Let's apply the non-parametric $\chi^2$-test.

- $n = 100$
- $\alpha = 0.01$
- $r = 10$
- $p_i = p = 0.1$

$$
\begin{aligned}
T & = \sum_{i=1}^6 \frac{\left(\nu_i - n p_i\right)^2}{np_i} = \\
& = \frac{(5-10)^2 + (8-10)^2 + \ldots + (7-10)^2}{10} = \frac{164}{10} = 16.4
\end{aligned}
$$

- $T(X) \sim \chi^2(r-1)$
- $p\rm{-value} = 0.059$ (not rejected)

## Example: case 2

Let's apply the parametric $\chi^2$-test.
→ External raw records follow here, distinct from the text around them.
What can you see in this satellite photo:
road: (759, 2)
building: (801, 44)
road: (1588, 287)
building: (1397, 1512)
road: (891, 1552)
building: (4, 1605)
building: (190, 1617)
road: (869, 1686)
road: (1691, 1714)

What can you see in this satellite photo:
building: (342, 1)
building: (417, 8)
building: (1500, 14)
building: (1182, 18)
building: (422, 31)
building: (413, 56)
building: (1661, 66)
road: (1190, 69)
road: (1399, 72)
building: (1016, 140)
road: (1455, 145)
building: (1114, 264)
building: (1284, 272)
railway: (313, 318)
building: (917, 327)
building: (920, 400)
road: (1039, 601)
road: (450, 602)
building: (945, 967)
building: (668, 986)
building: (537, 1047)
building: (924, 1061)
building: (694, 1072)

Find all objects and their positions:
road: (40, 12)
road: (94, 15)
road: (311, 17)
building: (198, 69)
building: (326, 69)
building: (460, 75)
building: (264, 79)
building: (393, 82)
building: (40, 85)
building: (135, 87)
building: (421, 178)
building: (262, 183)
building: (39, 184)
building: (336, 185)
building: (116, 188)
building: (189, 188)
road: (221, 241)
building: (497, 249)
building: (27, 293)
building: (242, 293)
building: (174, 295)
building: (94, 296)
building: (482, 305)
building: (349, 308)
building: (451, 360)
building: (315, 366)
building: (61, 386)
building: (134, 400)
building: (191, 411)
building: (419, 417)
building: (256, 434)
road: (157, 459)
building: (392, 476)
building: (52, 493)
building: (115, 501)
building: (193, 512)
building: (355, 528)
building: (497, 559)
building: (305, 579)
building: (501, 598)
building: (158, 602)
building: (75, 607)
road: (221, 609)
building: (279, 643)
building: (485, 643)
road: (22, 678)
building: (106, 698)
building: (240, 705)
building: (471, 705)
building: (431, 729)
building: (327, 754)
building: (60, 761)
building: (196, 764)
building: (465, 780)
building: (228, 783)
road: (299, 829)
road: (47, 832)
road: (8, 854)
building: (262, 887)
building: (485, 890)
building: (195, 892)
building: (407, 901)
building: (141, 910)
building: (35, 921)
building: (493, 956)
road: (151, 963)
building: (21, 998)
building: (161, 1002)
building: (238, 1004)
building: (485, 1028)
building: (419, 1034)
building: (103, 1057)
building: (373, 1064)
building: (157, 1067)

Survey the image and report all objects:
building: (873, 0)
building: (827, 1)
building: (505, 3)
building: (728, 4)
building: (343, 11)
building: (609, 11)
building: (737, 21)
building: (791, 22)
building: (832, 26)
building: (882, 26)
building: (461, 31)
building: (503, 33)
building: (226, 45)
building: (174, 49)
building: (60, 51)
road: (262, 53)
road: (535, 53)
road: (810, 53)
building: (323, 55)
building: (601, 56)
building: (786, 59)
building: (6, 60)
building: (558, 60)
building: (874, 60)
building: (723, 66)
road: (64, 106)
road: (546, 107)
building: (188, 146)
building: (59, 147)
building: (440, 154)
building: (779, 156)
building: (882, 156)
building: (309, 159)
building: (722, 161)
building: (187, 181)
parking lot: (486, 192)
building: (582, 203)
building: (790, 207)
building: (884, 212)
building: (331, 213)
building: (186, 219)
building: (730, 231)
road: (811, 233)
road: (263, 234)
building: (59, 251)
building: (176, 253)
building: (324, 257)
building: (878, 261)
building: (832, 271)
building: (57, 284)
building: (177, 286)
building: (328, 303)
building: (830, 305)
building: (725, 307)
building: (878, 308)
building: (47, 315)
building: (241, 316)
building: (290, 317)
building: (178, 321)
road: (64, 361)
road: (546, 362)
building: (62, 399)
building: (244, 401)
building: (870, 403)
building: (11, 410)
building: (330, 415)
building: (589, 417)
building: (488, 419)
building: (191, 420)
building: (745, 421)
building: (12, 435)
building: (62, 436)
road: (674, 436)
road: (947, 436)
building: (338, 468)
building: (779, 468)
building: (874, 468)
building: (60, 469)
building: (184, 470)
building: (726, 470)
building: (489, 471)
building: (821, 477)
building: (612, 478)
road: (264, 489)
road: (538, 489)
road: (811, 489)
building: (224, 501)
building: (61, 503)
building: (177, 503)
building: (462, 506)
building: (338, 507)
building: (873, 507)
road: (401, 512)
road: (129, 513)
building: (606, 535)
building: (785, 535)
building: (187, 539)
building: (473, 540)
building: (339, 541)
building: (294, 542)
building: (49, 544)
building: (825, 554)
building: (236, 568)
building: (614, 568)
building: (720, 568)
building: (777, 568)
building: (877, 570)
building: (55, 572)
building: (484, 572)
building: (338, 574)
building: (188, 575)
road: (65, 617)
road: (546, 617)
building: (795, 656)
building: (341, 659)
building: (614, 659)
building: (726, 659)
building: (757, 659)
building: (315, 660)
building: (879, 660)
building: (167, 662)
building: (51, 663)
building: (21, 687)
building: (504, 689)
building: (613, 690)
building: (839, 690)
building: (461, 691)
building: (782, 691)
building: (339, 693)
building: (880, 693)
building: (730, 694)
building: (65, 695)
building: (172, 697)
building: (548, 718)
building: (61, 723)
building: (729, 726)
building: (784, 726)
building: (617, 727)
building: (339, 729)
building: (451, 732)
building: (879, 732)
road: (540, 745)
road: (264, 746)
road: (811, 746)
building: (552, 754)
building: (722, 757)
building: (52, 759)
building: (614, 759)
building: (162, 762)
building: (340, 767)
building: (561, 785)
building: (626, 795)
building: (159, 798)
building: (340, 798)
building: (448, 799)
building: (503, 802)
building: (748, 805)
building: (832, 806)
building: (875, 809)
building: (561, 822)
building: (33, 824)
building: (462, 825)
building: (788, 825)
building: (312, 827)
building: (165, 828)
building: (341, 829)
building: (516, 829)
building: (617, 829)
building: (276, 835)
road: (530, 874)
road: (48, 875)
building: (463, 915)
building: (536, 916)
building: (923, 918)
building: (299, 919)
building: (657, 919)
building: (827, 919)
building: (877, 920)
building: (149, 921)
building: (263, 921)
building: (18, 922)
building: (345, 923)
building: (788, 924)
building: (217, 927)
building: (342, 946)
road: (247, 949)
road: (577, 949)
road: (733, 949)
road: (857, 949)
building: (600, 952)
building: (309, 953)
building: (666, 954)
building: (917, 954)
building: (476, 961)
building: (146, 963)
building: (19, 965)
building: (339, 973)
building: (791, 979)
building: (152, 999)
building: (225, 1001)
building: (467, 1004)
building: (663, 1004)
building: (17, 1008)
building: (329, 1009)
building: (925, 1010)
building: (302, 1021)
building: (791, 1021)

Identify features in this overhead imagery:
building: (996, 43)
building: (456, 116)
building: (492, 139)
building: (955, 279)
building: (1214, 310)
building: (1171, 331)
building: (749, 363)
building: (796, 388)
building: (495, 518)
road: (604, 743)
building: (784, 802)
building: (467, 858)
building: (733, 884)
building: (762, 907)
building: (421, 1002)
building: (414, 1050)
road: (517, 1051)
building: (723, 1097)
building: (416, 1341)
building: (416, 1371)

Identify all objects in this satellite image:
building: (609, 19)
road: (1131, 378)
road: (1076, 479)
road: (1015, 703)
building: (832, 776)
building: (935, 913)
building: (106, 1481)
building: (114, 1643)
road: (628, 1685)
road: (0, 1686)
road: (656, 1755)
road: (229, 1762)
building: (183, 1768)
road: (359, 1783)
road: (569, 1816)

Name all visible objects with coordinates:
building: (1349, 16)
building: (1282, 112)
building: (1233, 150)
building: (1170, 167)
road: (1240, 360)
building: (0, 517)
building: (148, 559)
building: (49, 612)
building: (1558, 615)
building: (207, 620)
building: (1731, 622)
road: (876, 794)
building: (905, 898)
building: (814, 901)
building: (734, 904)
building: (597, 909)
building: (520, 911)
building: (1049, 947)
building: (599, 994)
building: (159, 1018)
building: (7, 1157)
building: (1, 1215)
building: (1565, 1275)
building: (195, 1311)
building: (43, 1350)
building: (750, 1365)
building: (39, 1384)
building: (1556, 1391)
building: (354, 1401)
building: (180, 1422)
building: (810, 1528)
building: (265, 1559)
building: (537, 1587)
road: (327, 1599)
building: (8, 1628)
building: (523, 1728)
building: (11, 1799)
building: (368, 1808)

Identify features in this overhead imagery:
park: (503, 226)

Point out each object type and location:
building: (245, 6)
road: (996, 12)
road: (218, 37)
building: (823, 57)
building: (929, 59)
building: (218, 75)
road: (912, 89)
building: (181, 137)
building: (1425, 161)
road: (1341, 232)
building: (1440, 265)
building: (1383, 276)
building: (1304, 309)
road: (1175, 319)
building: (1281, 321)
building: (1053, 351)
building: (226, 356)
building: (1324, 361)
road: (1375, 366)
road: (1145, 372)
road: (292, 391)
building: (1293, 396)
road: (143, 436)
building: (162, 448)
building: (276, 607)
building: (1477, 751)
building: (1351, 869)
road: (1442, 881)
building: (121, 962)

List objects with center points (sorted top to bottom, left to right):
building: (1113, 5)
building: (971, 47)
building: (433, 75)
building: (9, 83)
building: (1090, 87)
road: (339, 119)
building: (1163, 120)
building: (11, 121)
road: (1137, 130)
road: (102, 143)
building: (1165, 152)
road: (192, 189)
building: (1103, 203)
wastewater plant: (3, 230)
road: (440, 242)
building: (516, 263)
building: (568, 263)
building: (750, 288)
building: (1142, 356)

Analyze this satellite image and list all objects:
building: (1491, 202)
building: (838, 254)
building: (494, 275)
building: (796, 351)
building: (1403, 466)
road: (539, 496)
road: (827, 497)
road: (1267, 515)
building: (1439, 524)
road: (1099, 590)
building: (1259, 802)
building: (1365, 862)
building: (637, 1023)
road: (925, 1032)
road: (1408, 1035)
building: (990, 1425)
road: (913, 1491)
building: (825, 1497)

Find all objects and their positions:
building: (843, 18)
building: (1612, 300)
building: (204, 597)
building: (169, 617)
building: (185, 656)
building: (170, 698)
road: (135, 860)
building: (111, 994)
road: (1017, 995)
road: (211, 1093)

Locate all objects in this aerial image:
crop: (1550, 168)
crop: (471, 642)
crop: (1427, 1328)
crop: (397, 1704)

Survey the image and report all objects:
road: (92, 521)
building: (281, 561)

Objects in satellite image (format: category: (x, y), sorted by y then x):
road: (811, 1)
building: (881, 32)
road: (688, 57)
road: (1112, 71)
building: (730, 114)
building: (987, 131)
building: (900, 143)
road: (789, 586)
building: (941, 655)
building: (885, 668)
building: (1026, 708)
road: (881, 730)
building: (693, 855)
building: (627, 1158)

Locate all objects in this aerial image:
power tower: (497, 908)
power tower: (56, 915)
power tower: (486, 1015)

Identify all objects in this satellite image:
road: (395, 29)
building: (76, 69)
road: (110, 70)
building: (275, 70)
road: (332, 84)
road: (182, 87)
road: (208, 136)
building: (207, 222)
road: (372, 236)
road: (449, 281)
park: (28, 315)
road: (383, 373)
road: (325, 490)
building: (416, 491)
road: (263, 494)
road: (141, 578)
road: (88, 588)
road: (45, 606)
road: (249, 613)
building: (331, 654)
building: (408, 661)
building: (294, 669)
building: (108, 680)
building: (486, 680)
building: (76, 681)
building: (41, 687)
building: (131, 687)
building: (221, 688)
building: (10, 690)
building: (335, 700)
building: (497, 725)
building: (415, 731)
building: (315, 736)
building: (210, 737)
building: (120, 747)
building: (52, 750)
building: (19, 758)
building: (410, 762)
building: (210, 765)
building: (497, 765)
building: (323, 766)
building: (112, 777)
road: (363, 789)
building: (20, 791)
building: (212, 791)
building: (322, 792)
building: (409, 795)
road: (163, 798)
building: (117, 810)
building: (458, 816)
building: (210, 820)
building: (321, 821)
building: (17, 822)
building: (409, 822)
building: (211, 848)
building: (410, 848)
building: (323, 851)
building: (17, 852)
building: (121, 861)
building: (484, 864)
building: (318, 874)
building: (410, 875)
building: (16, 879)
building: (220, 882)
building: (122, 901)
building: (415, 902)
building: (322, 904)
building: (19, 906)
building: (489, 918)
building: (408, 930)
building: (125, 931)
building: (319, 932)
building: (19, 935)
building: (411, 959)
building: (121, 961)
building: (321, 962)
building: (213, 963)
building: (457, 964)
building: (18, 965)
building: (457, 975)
Our unknown parameters are $\theta = (\mu, \sigma^2)$. We will the optimal parameters through:
$$
\sum_{i=1}^r \frac{\nu_i}{p_i(\theta)} \frac{\partial p_i(\theta)}{\partial \theta_k}, \; k \in [1, s]
$$

Here,
$$
p_i(\theta) = \int_{\Delta_i} \frac{1}{\sqrt{2 \pi \sigma^2}} \exp \left( - \frac{(x - \mu)^2}{2 \sigma^2} \right) \rm{d} x = \int_{\Delta_i} f(x) \rm{d} x
$$

After a bit of lengthy calculation, we will obtain
$$
\begin{cases}
\hat{\mu} & = \frac1n \sum_{i=1}^r i \nu_i, \\
\hat{\sigma}^2 & = \frac1n \sum_{i=1}^r \nu_i (i - \hat{\mu})^2.
\end{cases}
$$

## Example: case 2

Calculation yields $\hat{\mu} = 4.77, \hat{\sigma}^2 = 6.28$. Using this values and intervals $(-\infty, 0.5], [0.5, 1.5], \ldots, [7.5, 8.5], [8.5, +\infty)$, we will obtain:

| $p_0$ | $p_1$ | $p_2$ | $p_3$ | $p_4$ | $p_5$ | $p_6$ | $p_7$ | $p_8$ | $p_9$ |
| --- | --- | --- | --- | --- | --- | --- | --- | --- | --- |
| 0.058 | 0.062 | 0.098 | 0.133 | 0.154 | 0.154 | 0.131 | 0.096 | 0.059 | 0.055 |

Then,
$$
T(X) = \sum_{i=1}^r \frac{\left(\nu_i - np_i(\theta)\right)^2}{np_i(\theta)} = 13.13
$$

- $T(X) \sim \chi^2(r-s-1)$
- $p\rm{-value} = 0.069$ (not rejected)

## Example: comparison

- Non-parametric $\chi^2$-test gave us $p\rm{-value} = p_1 = 0.059$ and $H_0: X \sim DU\{0,\ldots,9\}$ was not rejected for confidence level $\alpha = 0.01$
- Parametric $\chi^2$-test gave us $p\rm{-value} = p_2 = 0.069$ and $H_0: X \sim \mathcal{N}(\cdot, \cdot)$ was not rejected for confidence level $\alpha = 0.01$

Which hypothesis does the data support more?

$p_2 > p_1$, therefore the data is closer to second hypothesis $H_0: X \sim \mathcal{N}(\cdot, \cdot)$.